- [To do]
Substitute "Удобное" for "Современное" in the lines from the first one through the line with "Часто задаваемые вопросы", and write those lines out with everything else unchanged. Leave the pictures out.

- [Data under study]
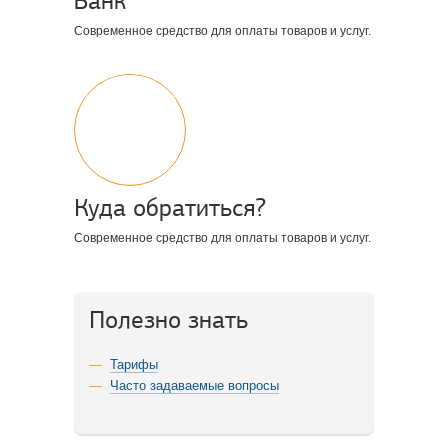
Банк
Современное средство для оплаты товаров и услуг.
Куда обратиться?
Современное средство для оплаты товаров и услуг.
Полезно знать
Тарифы
Часто задаваемые вопросы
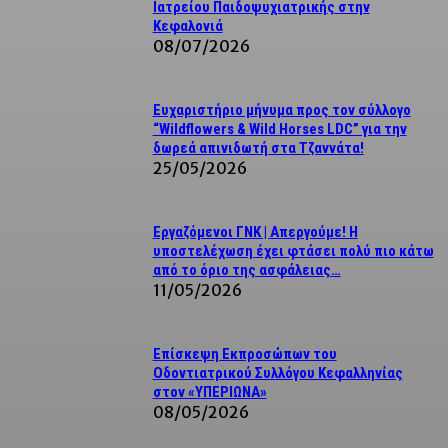
Ιατρείου Παιδοψυχιατρικής στην
Κεφαλονιά
08/07/2026
Ευχαριστήριο μήνυμα προς τον σύλλογο
“Wildflowers & Wild Horses LDC” για την
δωρεά απινιδωτή στα Τζαννάτα!
25/05/2026
Εργαζόμενοι ΓΝΚ | Απεργούμε! Η
υποστελέχωση έχει φτάσει πολύ πιο κάτω
από το όριο της ασφάλειας…
11/05/2026
Επίσκεψη Εκπροσώπων του
Οδοντιατρικού Συλλόγου Κεφαλληνίας
στον «ΥΠΕΡΙΩΝΑ»
08/05/2026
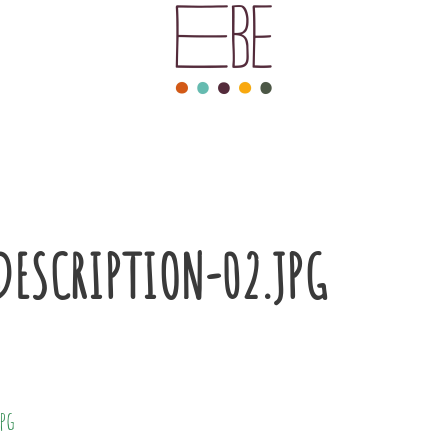
DESCRIPTION-02.JPG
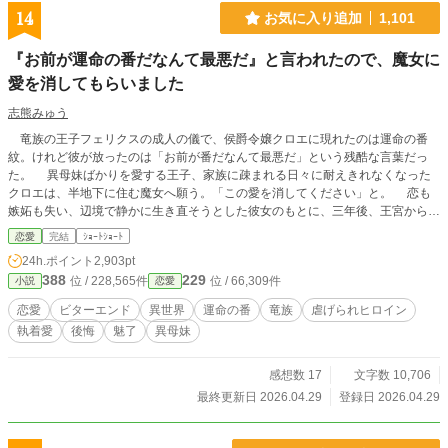
14
お気に入り追加
1,101
『お前が運命の番だなんて最悪だ』と言われたので、魔女に
愛を消してもらいました
志熊みゅう
竜族の王子フェリクスの成人の儀で、侯爵令嬢クロエに現れたのは運命の番
紋。けれど彼が放ったのは「お前が番だなんて最悪だ」という残酷な言葉だっ
た。 異母妹ばかりを愛する王子、家族に疎まれる日々に耐えきれなくなった
クロエは、半地下に住む魔女へ願う。「この愛を消してください」と。 恋も
嫉妬も失い、辺境で静かに生き直そうとした彼女のもとに、三年後、王宮から使
者が現れる。異母妹の魅了が暴かれ、王子は今さら真実の愛を誓うが、クロエの
恋愛
完結
ｼｮｰﾄｼｮｰﾄ
心にはもう何も響かない。愛されなかった令嬢と、愛を取り戻したい竜王子。番
24h.ポイント
2,903pt
たちの行く末は――。
388
229
位 / 228,565件
位 / 66,309件
小説
恋愛
恋愛
ビターエンド
異世界
運命の番
竜族
虐げられヒロイン
執着愛
後悔
魅了
異母妹
感想数 17
文字数 10,706
最終更新日 2026.04.29
登録日 2026.04.29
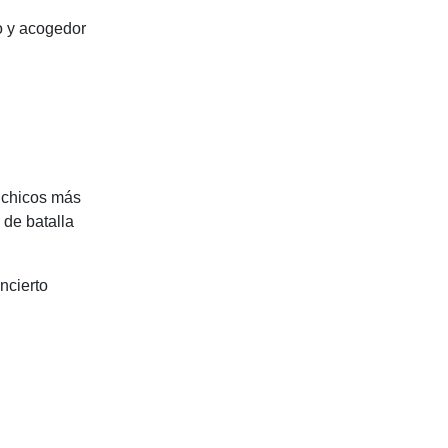
o y acogedor
 chicos más
 de batalla
ncierto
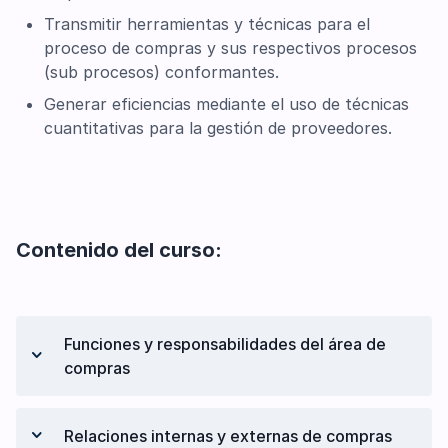
Transmitir herramientas y técnicas para el
proceso de compras y sus respectivos procesos
(sub procesos) conformantes.
Generar eficiencias mediante el uso de técnicas
cuantitativas para la gestión de proveedores.
Contenido del curso:
Funciones y responsabilidades del área de
compras
Misión y objetivos en compras
Relaciones internas y externas de compras
Desarrollo de la estrategia de compras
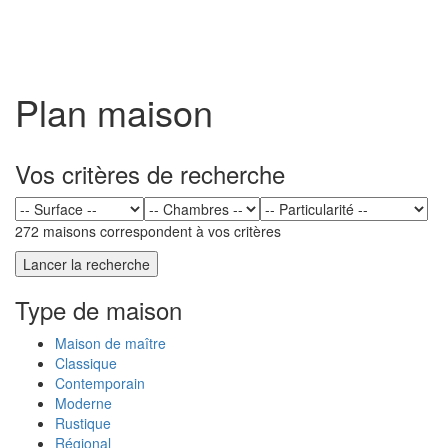
Toggl
naviga
Plan maison
Vos critères de recherche
272 maisons correspondent à vos critères
Type de maison
Maison de maître
Classique
Contemporain
Moderne
Rustique
Régional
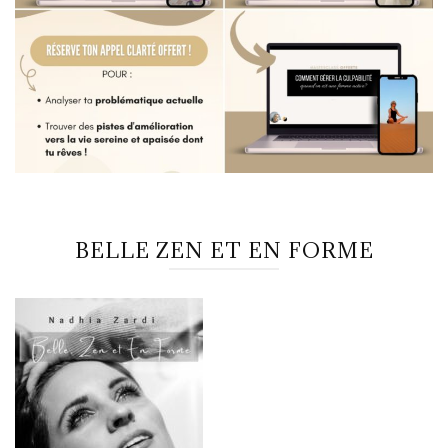
BELLE ZEN ET EN FORME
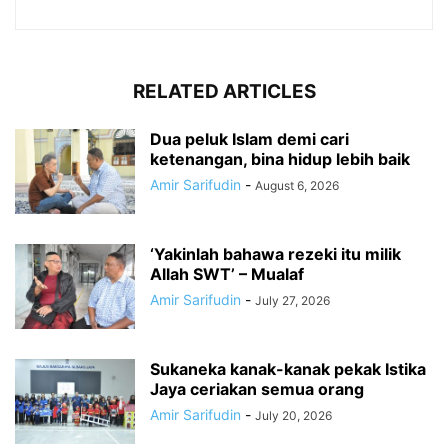
RELATED ARTICLES
Dua peluk Islam demi cari
ketenangan, bina hidup lebih baik
Amir Sarifudin
-
August 6, 2026
‘Yakinlah bahawa rezeki itu milik
Allah SWT’ – Mualaf
Amir Sarifudin
-
July 27, 2026
Sukaneka kanak-kanak pekak Istika
Jaya ceriakan semua orang
Amir Sarifudin
-
July 20, 2026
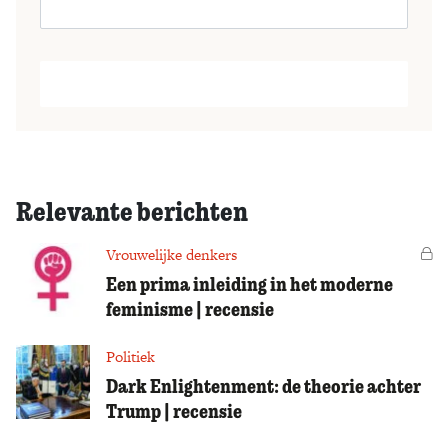
Relevante berichten
Vrouwelijke denkers
Vo
Een prima inleiding in het moderne
feminisme | recensie
Politiek
Dark Enlightenment: de theorie achter
Trump | recensie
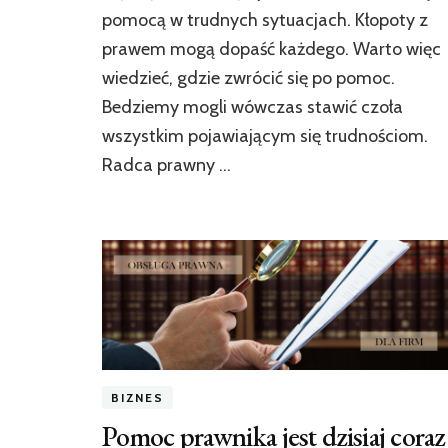
pomocą w trudnych sytuacjach. Kłopoty z
prawem mogą dopaść każdego. Warto więc
wiedzieć, gdzie zwrócić się po pomoc.
Bedziemy mogli wówczas stawić czoła
wszystkim pojawiającym się trudnościom.
Radca prawny …
BIZNES
Pomoc prawnika jest dzisiaj coraz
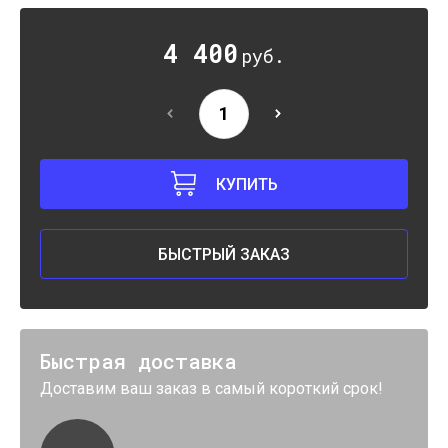
4 400
руб.
КУПИТЬ
БЫСТРЫЙ ЗАКАЗ
Быстрая доставка
Доставим ваш заказ в самый короткий срок!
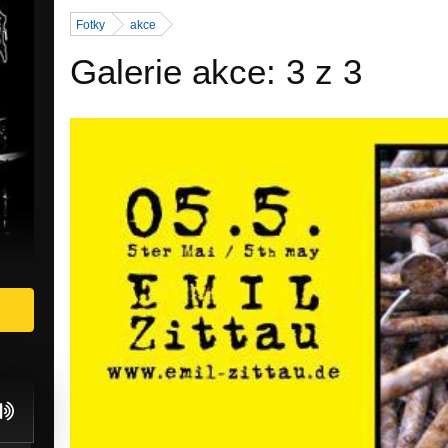
Fotky
akce
Galerie akce: 3 z 3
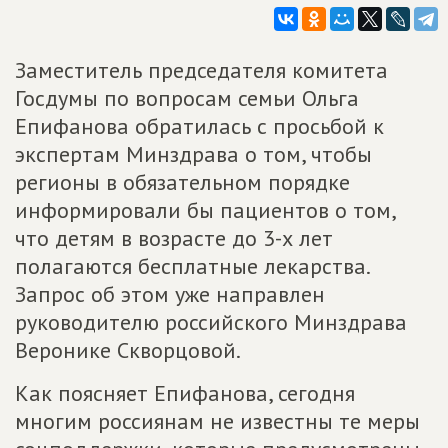
Заместитель председателя комитета
Госдумы по вопросам семьи Ольга
Епифанова обратилась с просьбой к
экспертам Минздрава о том, чтобы
регионы в обязательном порядке
информировали бы пациентов о том,
что детям в возрасте до 3-х лет
полагаются бесплатные лекарства.
Запрос об этом уже направлен
руководителю российского Минздрава
Веронике Скворцовой.
Как поясняет Епифанова, сегодня
многим россиянам не известны те меры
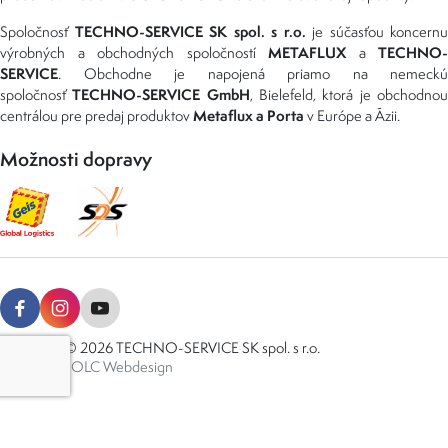
TECHNO-SERVICE SK spol. s r.o.
Spoločnosť
je súčasťou koncernu
METAFLUX
TECHNO-
výrobných a obchodných spoločností
a
SERVICE
. Obchodne je napojená priamo na nemeckú
TECHNO-SERVICE GmbH
spoločnosť
, Bielefeld, ktorá je obchodno
Metaflux a Porta
centrálou pre predaj produktov
v Európe a Ázii.
Možnosti dopravy
Copyright © 2026 TECHNO-SERVICE SK spol. s r.o.
Created by
OLC Webdesign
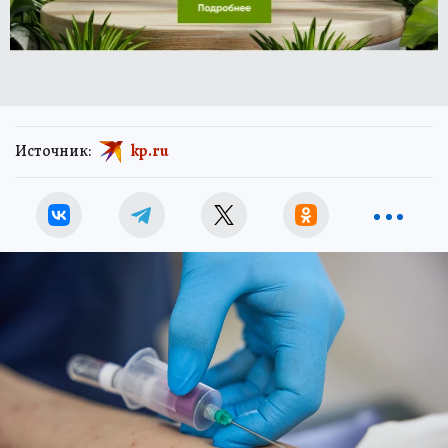
Источник:
kp.ru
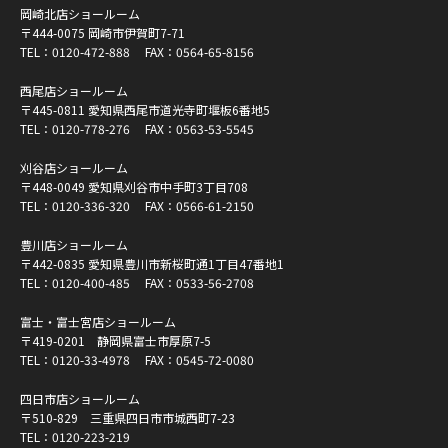
岡崎北店ショールーム
〒444-0075 岡崎市伊賀町7-71
TEL：
0120-472-888
FAX：0564-65-8156
西尾店ショールーム
〒445-0811 愛知県西尾市道光寺町堰板6番地5
TEL：
0120-778-276
FAX：0563-53-5545
刈谷店ショールーム
〒448-0049 愛知県刈谷市中手町3丁目708
TEL：
0120-336-320
FAX：0566-61-2150
豊川店ショールーム
〒442-0835 愛知県豊川市新桜町通1丁目47番地1
TEL：
0120-400-485
FAX：0533-56-2708
富士・富士宮店ショールーム
〒419-0201 静岡県富士市厚原7-5
TEL：
0120-33-4978
FAX：0545-72-0080
四日市店ショールーム
〒510-829 三重県四日市市城西町7-23
TEL：
0120-223-219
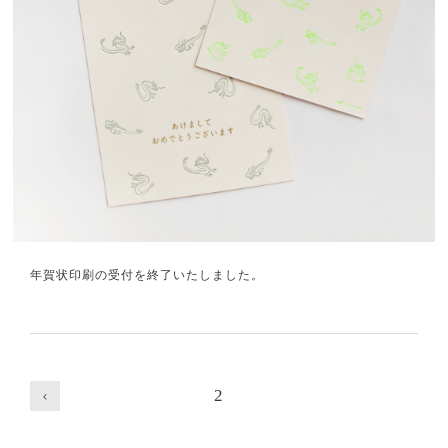
年賀状印刷の受付を終了いたしました。
2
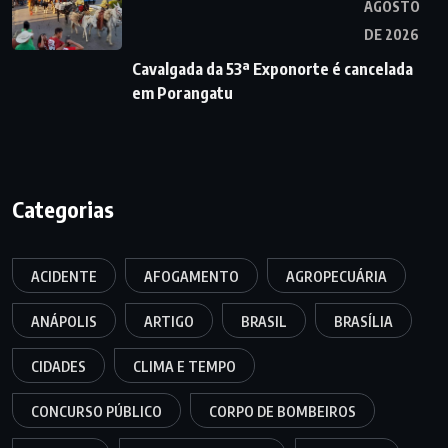
AGOSTO
DE 2026
Cavalgada da 53ª Exponorte é cancelada
em Porangatu
Categorias
ACIDENTE
AFOGAMENTO
AGROPECUÁRIA
ANÁPOLIS
ARTIGO
BRASIL
BRASÍLIA
CIDADES
CLIMA E TEMPO
CONCURSO PÚBLICO
CORPO DE BOMBEIROS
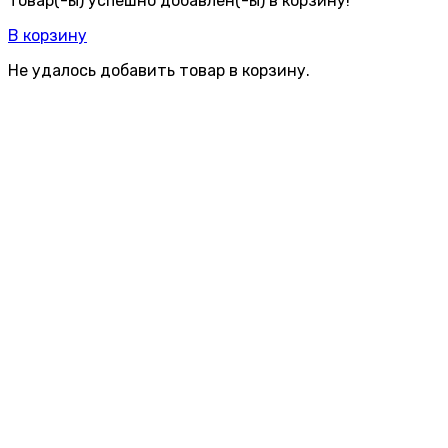
Товар(-ы) успешно добавлен(-ы) в корзину!
В корзину
Не удалось добавить товар в корзину.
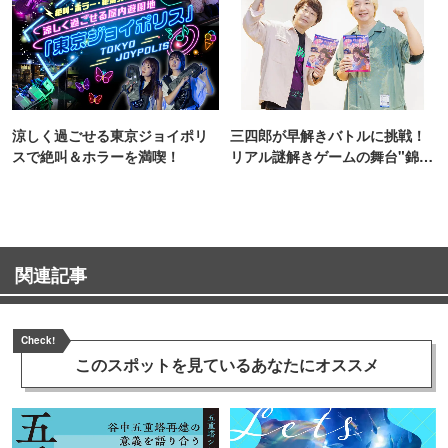
涼しく過ごせる東京ジョイポリ
三四郎が早解きバトルに挑戦！
スで絶叫＆ホラーを満喫！
リアル謎解きゲームの舞台"錦糸
町PARCO・楽天地"を巡る！
関連記事
Check!
このスポットを見ている
あなたにオススメ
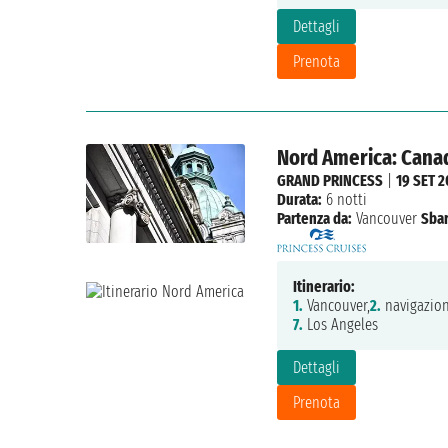
Dettagli
Prenota
Nord America: Canada
GRAND PRINCESS
|
19 SET 
Durata:
6 notti
Partenza da:
Vancouver
Sbar
Itinerario:
1.
Vancouver,
2.
navigazion
7.
Los Angeles
Dettagli
Prenota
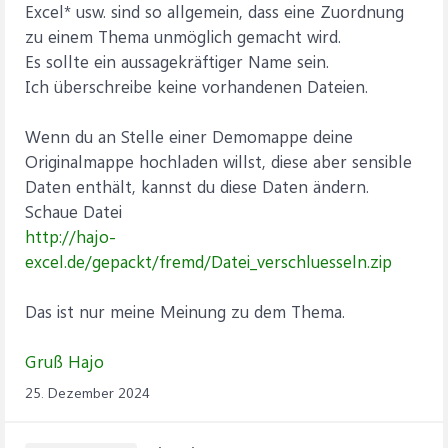
Excel* usw. sind so allgemein, dass eine Zuordnung
zu einem Thema unmöglich gemacht wird.
Es sollte ein aussagekräftiger Name sein.
Ich überschreibe keine vorhandenen Dateien.
Wenn du an Stelle einer Demomappe deine
Originalmappe hochladen willst, diese aber sensible
Daten enthält, kannst du diese Daten ändern.
Schaue Datei
http://hajo-
excel.de/gepackt/fremd/Datei_verschluesseln.zip
Das ist nur meine Meinung zu dem Thema.
Gruß Hajo
25. Dezember 2024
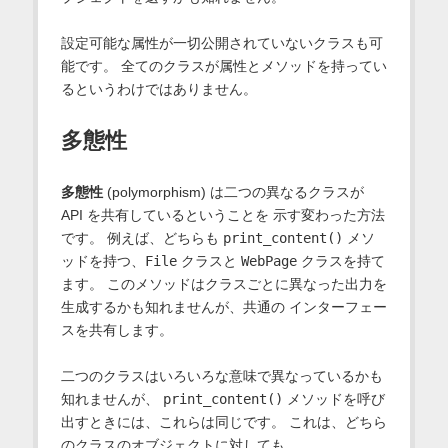
設定可能な属性が一切公開されていないクラスも可
能です。 全てのクラスが属性とメソッドを持ってい
るというわけではありません。
多態性
多態性
(polymorphism) は二つの異なるクラスが
API を共有しているということを 示す変わった方法
です。 例えば、どちらも
print_content()
メソ
ッドを持つ、
File
クラスと
WebPage
クラスを持て
ます。 このメソッドはクラスごとに異なった出力を
生成するかも知れませんが、共通の インターフェー
スを共有します。
二つのクラスはいろいろな意味で異なっているかも
知れませんが、
print_content()
メソッドを呼び
出すときには、これらは同じです。 これは、どちら
のクラスのオブジェクトに対しても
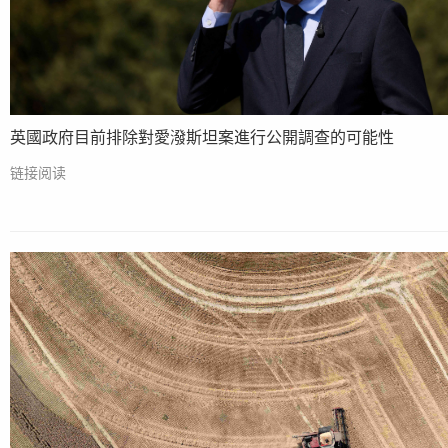
英國政府目前排除對愛潑斯坦案進行公開調查的可能性
链接阅读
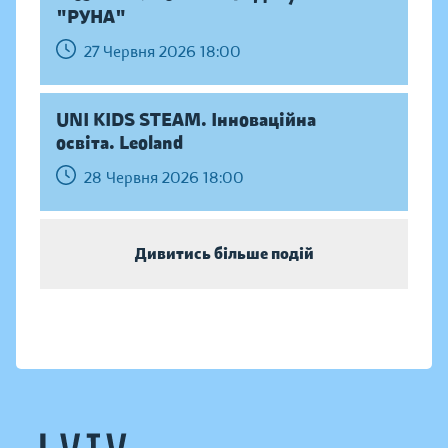
"РУНА"
27 Червня 2026 18:00
UNI KIDS STEAM. Інноваційна
освіта. Leoland
28 Червня 2026 18:00
Дивитись більше подій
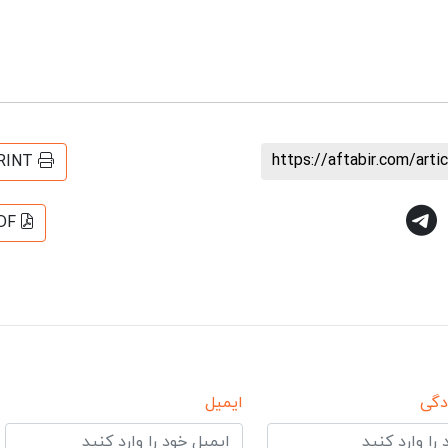
https://aftabir.com/art
RINT
DF
دگی
ایمیل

- [Result of this task]
Банк
Удобное средство для оплаты товаров и услуг.
Куда обратиться?
Удобное средство для оплаты товаров и услуг.
Полезно знать
Тарифы
Часто задаваемые вопросы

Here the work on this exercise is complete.